You emerge before the Mirror Witch at an absurd speed. Twilight's blade is a streak of black filled with golden stars. You don't know how much more punishment Winchester can take, but you do know that you can't waste energy finding out. So you aren't going to.
The black sword sweeps cleanly through steel and glass, turning the wireframe cage that bound Sena to Winchester into scrap in a single motion. The same movement terminates at the Mirror Witch's core, sending its gargantuan body soaring through the Emerald City. It crushes buildings under its passage, landing in a tangled heap like a discarded puppet. Inanimate and soon to break down.
Sena flails in midair as the two of you fall. With a resigned grunt, you let Twilight fade and seize the screaming girl's wrist. She screams louder, of course, but you ignore it and shift her to a more cushioned position. The ground's coming up, and it wouldn't do to have this all end with an unpleasant landing.
Your impact with the street is interrupted by another of the Emerald City's overdecorated buildings, which is made indistinguishable from the rubble falling alongside you by your landing. Sena continues to scream even as you unceremoniously drop her to the ground. You would've been more gentle, but the flailing made it hard enough just to hold her steady. Especially trying not to be too forceful.
Sena's screams trail off to a reading cough. The coughing becomes a fit, heaving and shaking until a thick black sludge bubbles up from her lips. The Grief spills onto the earth below you, glistening with its kaleidoscopic darkness.
"F… f-fine… Just-" Sena's words are cut off by another fit of coughing. "Fi- finish it… I- I can't… I don't want to…" Her eyes are hollow as she stares up at you, empty of everything but a glimmer of fear easily overwhelmed by the dull weight of resignation. You hate seeing such a look directed at you.

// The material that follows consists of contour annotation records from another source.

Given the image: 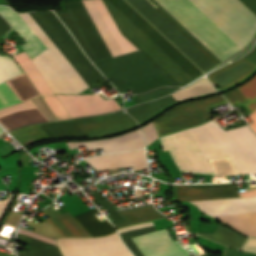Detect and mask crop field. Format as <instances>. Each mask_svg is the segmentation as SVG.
Wrapping results in <instances>:
<instances>
[{
	"label": "crop field",
	"mask_w": 256,
	"mask_h": 256,
	"mask_svg": "<svg viewBox=\"0 0 256 256\" xmlns=\"http://www.w3.org/2000/svg\"><path fill=\"white\" fill-rule=\"evenodd\" d=\"M221 61L246 47L256 33V0H157Z\"/></svg>",
	"instance_id": "1"
},
{
	"label": "crop field",
	"mask_w": 256,
	"mask_h": 256,
	"mask_svg": "<svg viewBox=\"0 0 256 256\" xmlns=\"http://www.w3.org/2000/svg\"><path fill=\"white\" fill-rule=\"evenodd\" d=\"M189 131L206 159L228 155L240 174L256 173V135L248 125L225 131L210 120ZM189 131L160 137L164 151H170L180 172L214 174Z\"/></svg>",
	"instance_id": "2"
},
{
	"label": "crop field",
	"mask_w": 256,
	"mask_h": 256,
	"mask_svg": "<svg viewBox=\"0 0 256 256\" xmlns=\"http://www.w3.org/2000/svg\"><path fill=\"white\" fill-rule=\"evenodd\" d=\"M48 48L33 62L55 93H79L94 83L105 79L91 64L81 48L52 11L18 13Z\"/></svg>",
	"instance_id": "3"
},
{
	"label": "crop field",
	"mask_w": 256,
	"mask_h": 256,
	"mask_svg": "<svg viewBox=\"0 0 256 256\" xmlns=\"http://www.w3.org/2000/svg\"><path fill=\"white\" fill-rule=\"evenodd\" d=\"M121 33L178 86L203 73L124 0H103Z\"/></svg>",
	"instance_id": "4"
},
{
	"label": "crop field",
	"mask_w": 256,
	"mask_h": 256,
	"mask_svg": "<svg viewBox=\"0 0 256 256\" xmlns=\"http://www.w3.org/2000/svg\"><path fill=\"white\" fill-rule=\"evenodd\" d=\"M94 1L123 54L137 51V49L120 33L102 0ZM94 1L83 0L113 57L122 55L119 46L117 45ZM83 2L82 0L64 1L65 11H55V13L65 23L76 41L93 63L112 58L110 51L101 38Z\"/></svg>",
	"instance_id": "5"
},
{
	"label": "crop field",
	"mask_w": 256,
	"mask_h": 256,
	"mask_svg": "<svg viewBox=\"0 0 256 256\" xmlns=\"http://www.w3.org/2000/svg\"><path fill=\"white\" fill-rule=\"evenodd\" d=\"M204 73L222 63L155 0H126Z\"/></svg>",
	"instance_id": "6"
},
{
	"label": "crop field",
	"mask_w": 256,
	"mask_h": 256,
	"mask_svg": "<svg viewBox=\"0 0 256 256\" xmlns=\"http://www.w3.org/2000/svg\"><path fill=\"white\" fill-rule=\"evenodd\" d=\"M192 203L198 206L203 212L211 216L256 211V196L234 199L194 201ZM215 218L231 225L249 236H256V212L217 216Z\"/></svg>",
	"instance_id": "7"
},
{
	"label": "crop field",
	"mask_w": 256,
	"mask_h": 256,
	"mask_svg": "<svg viewBox=\"0 0 256 256\" xmlns=\"http://www.w3.org/2000/svg\"><path fill=\"white\" fill-rule=\"evenodd\" d=\"M222 96L198 100L178 106L153 121L158 136L200 125L210 117L208 107L224 103Z\"/></svg>",
	"instance_id": "8"
},
{
	"label": "crop field",
	"mask_w": 256,
	"mask_h": 256,
	"mask_svg": "<svg viewBox=\"0 0 256 256\" xmlns=\"http://www.w3.org/2000/svg\"><path fill=\"white\" fill-rule=\"evenodd\" d=\"M57 243L64 256H132L117 233L101 238L58 239Z\"/></svg>",
	"instance_id": "9"
},
{
	"label": "crop field",
	"mask_w": 256,
	"mask_h": 256,
	"mask_svg": "<svg viewBox=\"0 0 256 256\" xmlns=\"http://www.w3.org/2000/svg\"><path fill=\"white\" fill-rule=\"evenodd\" d=\"M56 95L72 118L121 109L115 99H103L98 94Z\"/></svg>",
	"instance_id": "10"
},
{
	"label": "crop field",
	"mask_w": 256,
	"mask_h": 256,
	"mask_svg": "<svg viewBox=\"0 0 256 256\" xmlns=\"http://www.w3.org/2000/svg\"><path fill=\"white\" fill-rule=\"evenodd\" d=\"M86 137L100 136L118 132L134 125L136 122L122 111L104 116H95L74 120Z\"/></svg>",
	"instance_id": "11"
},
{
	"label": "crop field",
	"mask_w": 256,
	"mask_h": 256,
	"mask_svg": "<svg viewBox=\"0 0 256 256\" xmlns=\"http://www.w3.org/2000/svg\"><path fill=\"white\" fill-rule=\"evenodd\" d=\"M144 256H189L177 240L172 241L168 230H160L133 238Z\"/></svg>",
	"instance_id": "12"
},
{
	"label": "crop field",
	"mask_w": 256,
	"mask_h": 256,
	"mask_svg": "<svg viewBox=\"0 0 256 256\" xmlns=\"http://www.w3.org/2000/svg\"><path fill=\"white\" fill-rule=\"evenodd\" d=\"M22 69L25 71L29 79L38 89L39 93L43 97L45 103L57 118V120L68 119L70 116L61 105L45 79L42 77L32 60L27 56L25 52L14 56ZM72 118V117H71Z\"/></svg>",
	"instance_id": "13"
},
{
	"label": "crop field",
	"mask_w": 256,
	"mask_h": 256,
	"mask_svg": "<svg viewBox=\"0 0 256 256\" xmlns=\"http://www.w3.org/2000/svg\"><path fill=\"white\" fill-rule=\"evenodd\" d=\"M42 121L48 119L31 100L0 110V123L8 131L24 124Z\"/></svg>",
	"instance_id": "14"
},
{
	"label": "crop field",
	"mask_w": 256,
	"mask_h": 256,
	"mask_svg": "<svg viewBox=\"0 0 256 256\" xmlns=\"http://www.w3.org/2000/svg\"><path fill=\"white\" fill-rule=\"evenodd\" d=\"M70 149L86 145L87 151L103 148L105 153H114L126 150L144 148V138L139 130L124 134L108 140H95L89 142H71L67 143Z\"/></svg>",
	"instance_id": "15"
},
{
	"label": "crop field",
	"mask_w": 256,
	"mask_h": 256,
	"mask_svg": "<svg viewBox=\"0 0 256 256\" xmlns=\"http://www.w3.org/2000/svg\"><path fill=\"white\" fill-rule=\"evenodd\" d=\"M97 171L132 166L133 170L147 168L145 150L115 153L86 159Z\"/></svg>",
	"instance_id": "16"
},
{
	"label": "crop field",
	"mask_w": 256,
	"mask_h": 256,
	"mask_svg": "<svg viewBox=\"0 0 256 256\" xmlns=\"http://www.w3.org/2000/svg\"><path fill=\"white\" fill-rule=\"evenodd\" d=\"M178 200L194 201L239 197L234 185H216L206 187L177 186Z\"/></svg>",
	"instance_id": "17"
},
{
	"label": "crop field",
	"mask_w": 256,
	"mask_h": 256,
	"mask_svg": "<svg viewBox=\"0 0 256 256\" xmlns=\"http://www.w3.org/2000/svg\"><path fill=\"white\" fill-rule=\"evenodd\" d=\"M0 13L12 25V27L28 42L22 45V48L31 59L47 49L44 44L38 39V37L31 31V29L25 24V22L19 17V15L15 13L12 9L0 7Z\"/></svg>",
	"instance_id": "18"
},
{
	"label": "crop field",
	"mask_w": 256,
	"mask_h": 256,
	"mask_svg": "<svg viewBox=\"0 0 256 256\" xmlns=\"http://www.w3.org/2000/svg\"><path fill=\"white\" fill-rule=\"evenodd\" d=\"M256 65L239 59L236 62L221 68L207 77L220 89L226 88L249 75Z\"/></svg>",
	"instance_id": "19"
},
{
	"label": "crop field",
	"mask_w": 256,
	"mask_h": 256,
	"mask_svg": "<svg viewBox=\"0 0 256 256\" xmlns=\"http://www.w3.org/2000/svg\"><path fill=\"white\" fill-rule=\"evenodd\" d=\"M18 233L57 246L54 239L43 237L37 233L29 232L22 229H18ZM19 234V240L27 244V249L23 252H18V256H62L58 247Z\"/></svg>",
	"instance_id": "20"
},
{
	"label": "crop field",
	"mask_w": 256,
	"mask_h": 256,
	"mask_svg": "<svg viewBox=\"0 0 256 256\" xmlns=\"http://www.w3.org/2000/svg\"><path fill=\"white\" fill-rule=\"evenodd\" d=\"M49 218L47 220L63 237H91L86 230L68 212H54L49 206L42 210Z\"/></svg>",
	"instance_id": "21"
},
{
	"label": "crop field",
	"mask_w": 256,
	"mask_h": 256,
	"mask_svg": "<svg viewBox=\"0 0 256 256\" xmlns=\"http://www.w3.org/2000/svg\"><path fill=\"white\" fill-rule=\"evenodd\" d=\"M119 213L127 222L116 225L117 228L164 218L152 204L120 211Z\"/></svg>",
	"instance_id": "22"
},
{
	"label": "crop field",
	"mask_w": 256,
	"mask_h": 256,
	"mask_svg": "<svg viewBox=\"0 0 256 256\" xmlns=\"http://www.w3.org/2000/svg\"><path fill=\"white\" fill-rule=\"evenodd\" d=\"M98 212L99 211L97 208H95L88 212L77 215L75 218L93 237L103 236L115 232L116 229L108 221L101 223L98 220V218L94 215Z\"/></svg>",
	"instance_id": "23"
},
{
	"label": "crop field",
	"mask_w": 256,
	"mask_h": 256,
	"mask_svg": "<svg viewBox=\"0 0 256 256\" xmlns=\"http://www.w3.org/2000/svg\"><path fill=\"white\" fill-rule=\"evenodd\" d=\"M174 102L177 101L170 95L166 98L158 99L147 104L127 109V112L131 114L138 123H141Z\"/></svg>",
	"instance_id": "24"
},
{
	"label": "crop field",
	"mask_w": 256,
	"mask_h": 256,
	"mask_svg": "<svg viewBox=\"0 0 256 256\" xmlns=\"http://www.w3.org/2000/svg\"><path fill=\"white\" fill-rule=\"evenodd\" d=\"M6 83L15 93V95L19 98L20 101L38 95L24 73L6 81Z\"/></svg>",
	"instance_id": "25"
},
{
	"label": "crop field",
	"mask_w": 256,
	"mask_h": 256,
	"mask_svg": "<svg viewBox=\"0 0 256 256\" xmlns=\"http://www.w3.org/2000/svg\"><path fill=\"white\" fill-rule=\"evenodd\" d=\"M216 91V89L209 83L206 78H202L199 81L195 82L189 87H186L174 94L172 96L177 100H183L186 98L198 96L201 94H206L209 92Z\"/></svg>",
	"instance_id": "26"
},
{
	"label": "crop field",
	"mask_w": 256,
	"mask_h": 256,
	"mask_svg": "<svg viewBox=\"0 0 256 256\" xmlns=\"http://www.w3.org/2000/svg\"><path fill=\"white\" fill-rule=\"evenodd\" d=\"M49 136L83 134L74 121L40 126Z\"/></svg>",
	"instance_id": "27"
},
{
	"label": "crop field",
	"mask_w": 256,
	"mask_h": 256,
	"mask_svg": "<svg viewBox=\"0 0 256 256\" xmlns=\"http://www.w3.org/2000/svg\"><path fill=\"white\" fill-rule=\"evenodd\" d=\"M237 89L248 101L244 105L252 112L256 108V76Z\"/></svg>",
	"instance_id": "28"
},
{
	"label": "crop field",
	"mask_w": 256,
	"mask_h": 256,
	"mask_svg": "<svg viewBox=\"0 0 256 256\" xmlns=\"http://www.w3.org/2000/svg\"><path fill=\"white\" fill-rule=\"evenodd\" d=\"M22 73L12 58L0 56V82Z\"/></svg>",
	"instance_id": "29"
},
{
	"label": "crop field",
	"mask_w": 256,
	"mask_h": 256,
	"mask_svg": "<svg viewBox=\"0 0 256 256\" xmlns=\"http://www.w3.org/2000/svg\"><path fill=\"white\" fill-rule=\"evenodd\" d=\"M92 196L99 202V204L108 212V214L116 221L114 225L125 222L122 216L114 209V207L105 199V197L97 190Z\"/></svg>",
	"instance_id": "30"
},
{
	"label": "crop field",
	"mask_w": 256,
	"mask_h": 256,
	"mask_svg": "<svg viewBox=\"0 0 256 256\" xmlns=\"http://www.w3.org/2000/svg\"><path fill=\"white\" fill-rule=\"evenodd\" d=\"M19 102L5 82L0 83V109Z\"/></svg>",
	"instance_id": "31"
},
{
	"label": "crop field",
	"mask_w": 256,
	"mask_h": 256,
	"mask_svg": "<svg viewBox=\"0 0 256 256\" xmlns=\"http://www.w3.org/2000/svg\"><path fill=\"white\" fill-rule=\"evenodd\" d=\"M177 89H179V88H160V89H158L156 91H153V92L138 95L137 100H136V104L140 103V102H145V101H148V100H151V99H155V98L164 96L166 94H170V93L176 91Z\"/></svg>",
	"instance_id": "32"
},
{
	"label": "crop field",
	"mask_w": 256,
	"mask_h": 256,
	"mask_svg": "<svg viewBox=\"0 0 256 256\" xmlns=\"http://www.w3.org/2000/svg\"><path fill=\"white\" fill-rule=\"evenodd\" d=\"M225 95L234 106L241 104L243 102H246L244 97L239 93V91L237 89L230 91V92L226 93Z\"/></svg>",
	"instance_id": "33"
},
{
	"label": "crop field",
	"mask_w": 256,
	"mask_h": 256,
	"mask_svg": "<svg viewBox=\"0 0 256 256\" xmlns=\"http://www.w3.org/2000/svg\"><path fill=\"white\" fill-rule=\"evenodd\" d=\"M145 135H146V139H147V145L150 144L153 140H155L156 138H158L155 128L153 126V123H150L144 127H142Z\"/></svg>",
	"instance_id": "34"
},
{
	"label": "crop field",
	"mask_w": 256,
	"mask_h": 256,
	"mask_svg": "<svg viewBox=\"0 0 256 256\" xmlns=\"http://www.w3.org/2000/svg\"><path fill=\"white\" fill-rule=\"evenodd\" d=\"M241 250L256 253V238H248Z\"/></svg>",
	"instance_id": "35"
},
{
	"label": "crop field",
	"mask_w": 256,
	"mask_h": 256,
	"mask_svg": "<svg viewBox=\"0 0 256 256\" xmlns=\"http://www.w3.org/2000/svg\"><path fill=\"white\" fill-rule=\"evenodd\" d=\"M152 225H154L153 222L142 223V224L124 227V228L119 229L118 231H119V233H122V232L140 229V228H144V227H148V226H152Z\"/></svg>",
	"instance_id": "36"
},
{
	"label": "crop field",
	"mask_w": 256,
	"mask_h": 256,
	"mask_svg": "<svg viewBox=\"0 0 256 256\" xmlns=\"http://www.w3.org/2000/svg\"><path fill=\"white\" fill-rule=\"evenodd\" d=\"M10 29V25L0 17V36L6 33Z\"/></svg>",
	"instance_id": "37"
},
{
	"label": "crop field",
	"mask_w": 256,
	"mask_h": 256,
	"mask_svg": "<svg viewBox=\"0 0 256 256\" xmlns=\"http://www.w3.org/2000/svg\"><path fill=\"white\" fill-rule=\"evenodd\" d=\"M217 224H199V231L213 232Z\"/></svg>",
	"instance_id": "38"
},
{
	"label": "crop field",
	"mask_w": 256,
	"mask_h": 256,
	"mask_svg": "<svg viewBox=\"0 0 256 256\" xmlns=\"http://www.w3.org/2000/svg\"><path fill=\"white\" fill-rule=\"evenodd\" d=\"M243 58L256 64V46L252 49V51L250 53L245 55Z\"/></svg>",
	"instance_id": "39"
},
{
	"label": "crop field",
	"mask_w": 256,
	"mask_h": 256,
	"mask_svg": "<svg viewBox=\"0 0 256 256\" xmlns=\"http://www.w3.org/2000/svg\"><path fill=\"white\" fill-rule=\"evenodd\" d=\"M249 116L253 122L252 124H250V127L256 132V110Z\"/></svg>",
	"instance_id": "40"
},
{
	"label": "crop field",
	"mask_w": 256,
	"mask_h": 256,
	"mask_svg": "<svg viewBox=\"0 0 256 256\" xmlns=\"http://www.w3.org/2000/svg\"><path fill=\"white\" fill-rule=\"evenodd\" d=\"M3 130L0 128V133L2 132Z\"/></svg>",
	"instance_id": "41"
}]
</instances>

"I'm going to knock you unconscious right now. And then I'm going to find you a doctor, alright?" you say gently. "I don't know exactly what's been done to you, but I swear that I only want to help. And once you're better and this is all over, I'll let you go."
It's not really a lie. Even once the Adult Who Tells Lies has been suppressed, there will be cleanup to do. The most difficult of which will be uprooting whatever impressions she's put into the Magical Girls she tricked into working for her. Once that's over with, you'll be able to let her go.
Not that you think Sena can ever hear your words anymore. Nothing beyond your tone of voice, at least. Her body convulses and shivers as she vomits up more and more thick, tarry Grief. She drops to all fours, shaking too hard to remain on her feet. No reaction as you reach out and take hold of her Soul Gem. One of her arms gives out and she nearly falls into the puddle of Grief forming in front of her. You catch the still-costumed Magical Girl in one arm and carry her to a nearby crevasse. A tap to Leonie in your pocket, and the gap opens up to rows and rows of beds under a starry night sky.
"I'll be back soon. For now, I have other children to take care of."
You set Sena's body down on the bed and let the Route close for now. The connection to her Soul Gem in your pocket snaps, and the empty, desperate pangs of hunger that you had felt from Sena cease.
You'll certainly have your work cut out for you. But for now, you have a job to do.